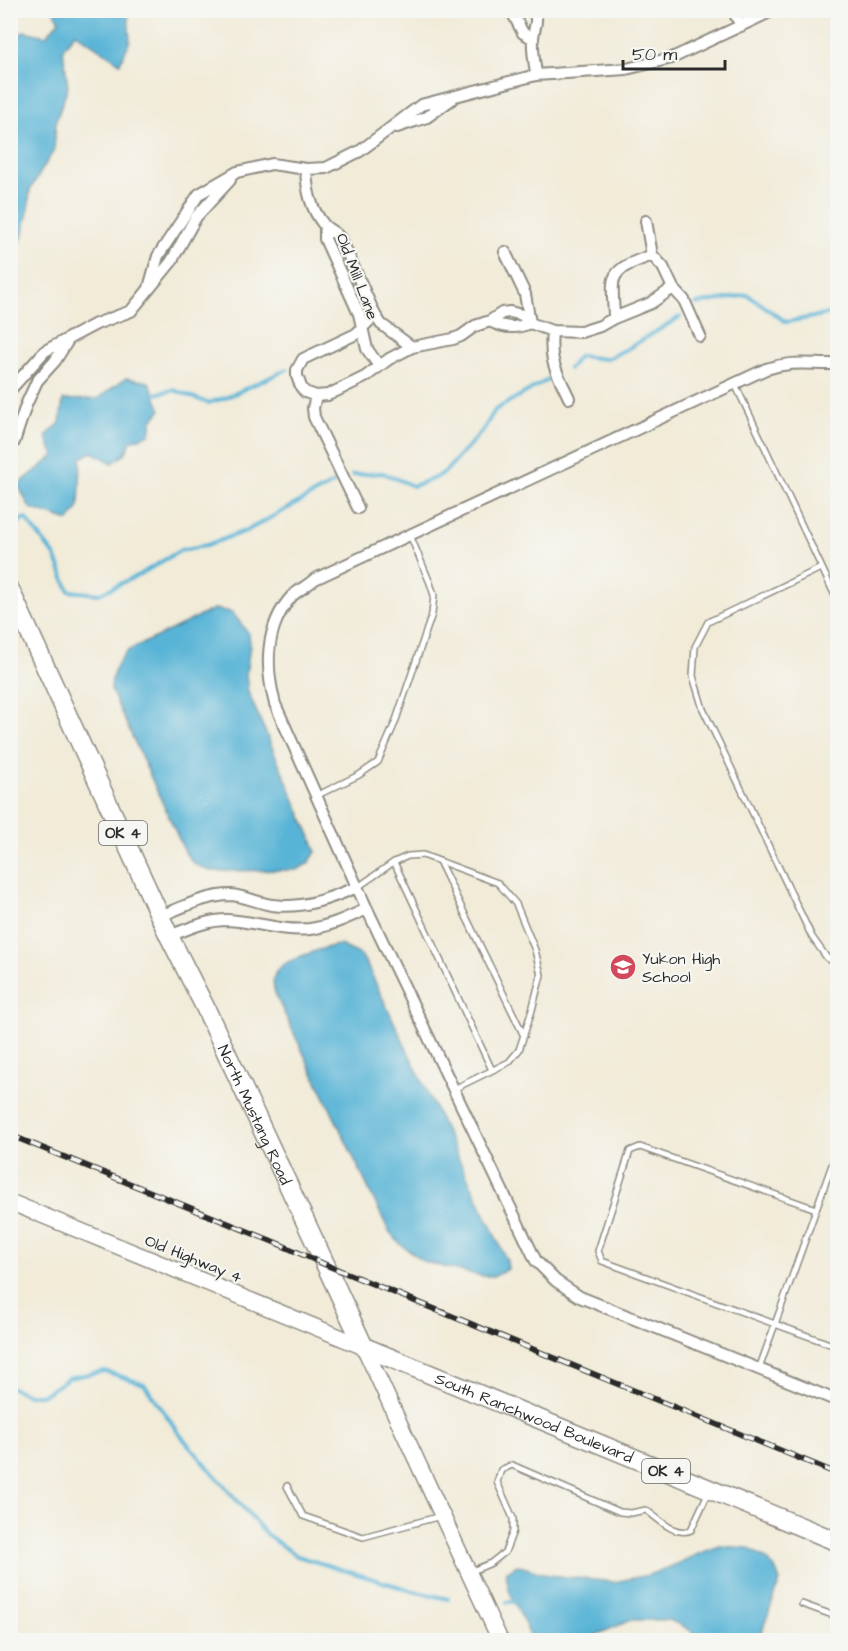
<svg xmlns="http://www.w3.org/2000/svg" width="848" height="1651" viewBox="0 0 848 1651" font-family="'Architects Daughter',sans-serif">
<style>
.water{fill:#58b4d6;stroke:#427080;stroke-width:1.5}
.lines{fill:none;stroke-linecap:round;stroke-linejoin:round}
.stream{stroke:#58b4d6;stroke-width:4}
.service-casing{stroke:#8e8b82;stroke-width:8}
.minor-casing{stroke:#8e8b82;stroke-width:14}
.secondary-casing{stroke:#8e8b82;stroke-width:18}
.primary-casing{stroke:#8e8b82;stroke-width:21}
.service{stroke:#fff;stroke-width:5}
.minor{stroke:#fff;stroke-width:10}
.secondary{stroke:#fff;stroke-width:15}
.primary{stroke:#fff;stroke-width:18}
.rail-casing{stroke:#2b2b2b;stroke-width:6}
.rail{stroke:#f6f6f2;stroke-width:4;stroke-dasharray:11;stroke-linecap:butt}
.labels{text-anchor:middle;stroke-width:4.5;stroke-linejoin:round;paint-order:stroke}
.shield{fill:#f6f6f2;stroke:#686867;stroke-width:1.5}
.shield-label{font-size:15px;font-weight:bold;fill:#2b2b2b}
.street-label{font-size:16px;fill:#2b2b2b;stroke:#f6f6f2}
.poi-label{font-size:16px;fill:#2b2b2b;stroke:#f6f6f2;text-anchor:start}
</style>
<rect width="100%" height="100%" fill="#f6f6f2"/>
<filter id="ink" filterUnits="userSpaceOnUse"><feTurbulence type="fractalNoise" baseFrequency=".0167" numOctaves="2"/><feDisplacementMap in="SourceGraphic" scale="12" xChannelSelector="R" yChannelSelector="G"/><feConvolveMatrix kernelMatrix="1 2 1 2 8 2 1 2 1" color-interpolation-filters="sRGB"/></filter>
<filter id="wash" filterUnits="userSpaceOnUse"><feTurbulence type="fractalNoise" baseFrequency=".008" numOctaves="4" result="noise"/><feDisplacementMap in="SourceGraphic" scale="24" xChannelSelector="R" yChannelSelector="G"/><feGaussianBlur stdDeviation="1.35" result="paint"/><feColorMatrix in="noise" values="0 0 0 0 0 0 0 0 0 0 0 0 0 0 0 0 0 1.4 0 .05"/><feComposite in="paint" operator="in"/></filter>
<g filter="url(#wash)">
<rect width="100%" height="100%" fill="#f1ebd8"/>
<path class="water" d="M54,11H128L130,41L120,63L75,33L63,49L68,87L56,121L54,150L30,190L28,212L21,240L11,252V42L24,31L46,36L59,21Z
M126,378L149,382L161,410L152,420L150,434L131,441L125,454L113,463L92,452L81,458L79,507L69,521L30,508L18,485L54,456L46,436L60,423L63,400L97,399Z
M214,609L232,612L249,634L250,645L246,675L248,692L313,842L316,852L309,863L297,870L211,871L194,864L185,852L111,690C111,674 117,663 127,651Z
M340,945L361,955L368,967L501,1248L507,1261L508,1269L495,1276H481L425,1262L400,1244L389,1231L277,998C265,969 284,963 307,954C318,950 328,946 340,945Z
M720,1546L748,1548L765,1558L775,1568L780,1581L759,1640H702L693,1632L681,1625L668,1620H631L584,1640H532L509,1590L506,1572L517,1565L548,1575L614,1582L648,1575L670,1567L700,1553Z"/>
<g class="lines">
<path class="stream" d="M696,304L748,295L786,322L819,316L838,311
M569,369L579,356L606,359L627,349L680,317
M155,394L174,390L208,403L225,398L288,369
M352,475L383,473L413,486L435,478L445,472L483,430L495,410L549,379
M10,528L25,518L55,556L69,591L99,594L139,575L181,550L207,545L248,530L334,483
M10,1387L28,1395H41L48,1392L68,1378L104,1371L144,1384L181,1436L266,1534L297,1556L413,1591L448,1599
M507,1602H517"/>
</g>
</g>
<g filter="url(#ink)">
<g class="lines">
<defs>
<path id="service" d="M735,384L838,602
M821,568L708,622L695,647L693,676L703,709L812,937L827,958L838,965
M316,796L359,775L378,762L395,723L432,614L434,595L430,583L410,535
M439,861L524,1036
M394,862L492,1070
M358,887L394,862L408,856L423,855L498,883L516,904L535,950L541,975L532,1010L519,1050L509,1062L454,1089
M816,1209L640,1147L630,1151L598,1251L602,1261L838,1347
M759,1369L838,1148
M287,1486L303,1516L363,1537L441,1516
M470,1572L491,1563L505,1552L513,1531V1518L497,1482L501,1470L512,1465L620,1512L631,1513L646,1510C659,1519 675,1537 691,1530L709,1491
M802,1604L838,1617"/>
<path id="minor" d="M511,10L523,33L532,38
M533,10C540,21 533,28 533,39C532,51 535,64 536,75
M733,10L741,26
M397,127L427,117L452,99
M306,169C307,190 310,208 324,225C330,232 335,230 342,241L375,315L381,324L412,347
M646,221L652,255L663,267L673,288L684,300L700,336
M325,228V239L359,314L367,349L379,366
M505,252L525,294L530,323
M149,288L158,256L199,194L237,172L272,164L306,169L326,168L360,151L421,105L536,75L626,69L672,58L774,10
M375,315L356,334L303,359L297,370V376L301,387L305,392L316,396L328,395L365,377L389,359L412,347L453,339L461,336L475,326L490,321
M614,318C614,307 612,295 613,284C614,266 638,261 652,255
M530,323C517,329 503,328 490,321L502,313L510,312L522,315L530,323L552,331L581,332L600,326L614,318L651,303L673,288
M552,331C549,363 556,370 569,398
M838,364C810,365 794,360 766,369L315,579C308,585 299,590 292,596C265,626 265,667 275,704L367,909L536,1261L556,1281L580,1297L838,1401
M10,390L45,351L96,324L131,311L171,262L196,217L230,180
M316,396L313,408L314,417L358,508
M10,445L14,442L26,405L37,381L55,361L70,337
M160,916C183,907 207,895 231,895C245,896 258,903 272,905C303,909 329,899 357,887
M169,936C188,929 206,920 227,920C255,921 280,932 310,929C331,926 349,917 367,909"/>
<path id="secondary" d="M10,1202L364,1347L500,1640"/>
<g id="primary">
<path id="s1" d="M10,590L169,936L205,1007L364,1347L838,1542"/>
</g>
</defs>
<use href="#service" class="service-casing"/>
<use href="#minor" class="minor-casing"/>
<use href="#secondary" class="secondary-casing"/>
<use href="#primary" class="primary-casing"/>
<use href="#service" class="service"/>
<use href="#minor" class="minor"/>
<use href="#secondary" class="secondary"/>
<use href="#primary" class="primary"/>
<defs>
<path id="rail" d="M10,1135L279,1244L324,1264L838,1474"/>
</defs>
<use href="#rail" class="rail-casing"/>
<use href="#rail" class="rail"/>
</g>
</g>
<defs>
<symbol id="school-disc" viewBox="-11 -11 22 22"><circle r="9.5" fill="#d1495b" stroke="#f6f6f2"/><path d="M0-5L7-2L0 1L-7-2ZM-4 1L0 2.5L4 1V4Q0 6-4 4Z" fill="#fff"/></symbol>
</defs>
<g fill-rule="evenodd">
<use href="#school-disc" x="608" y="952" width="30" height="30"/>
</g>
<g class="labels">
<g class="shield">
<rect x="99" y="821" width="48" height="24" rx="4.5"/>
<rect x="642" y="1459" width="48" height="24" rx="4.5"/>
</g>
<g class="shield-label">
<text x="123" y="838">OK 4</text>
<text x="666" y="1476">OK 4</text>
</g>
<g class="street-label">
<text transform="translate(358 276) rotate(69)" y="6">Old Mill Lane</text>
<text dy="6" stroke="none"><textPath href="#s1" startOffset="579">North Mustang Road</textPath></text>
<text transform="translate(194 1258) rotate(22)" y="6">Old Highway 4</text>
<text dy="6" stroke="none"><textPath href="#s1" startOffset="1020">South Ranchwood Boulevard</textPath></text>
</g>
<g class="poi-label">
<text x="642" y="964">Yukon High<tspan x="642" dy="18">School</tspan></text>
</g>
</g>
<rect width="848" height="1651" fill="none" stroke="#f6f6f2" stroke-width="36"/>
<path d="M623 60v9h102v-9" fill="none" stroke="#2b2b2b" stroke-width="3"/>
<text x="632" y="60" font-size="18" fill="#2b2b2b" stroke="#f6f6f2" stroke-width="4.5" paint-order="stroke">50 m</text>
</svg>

WORK INSTRUCTIONS
Every line that contains the string "service" should be copied from the records.

SOLUTION TO THE EXERCISE
.service-casing{stroke:#8e8b82;stroke-width:8}
.service{stroke:#fff;stroke-width:5}
<path id="service" d="M735,384L838,602
<use href="#service" class="service-casing"/>
<use href="#service" class="service"/>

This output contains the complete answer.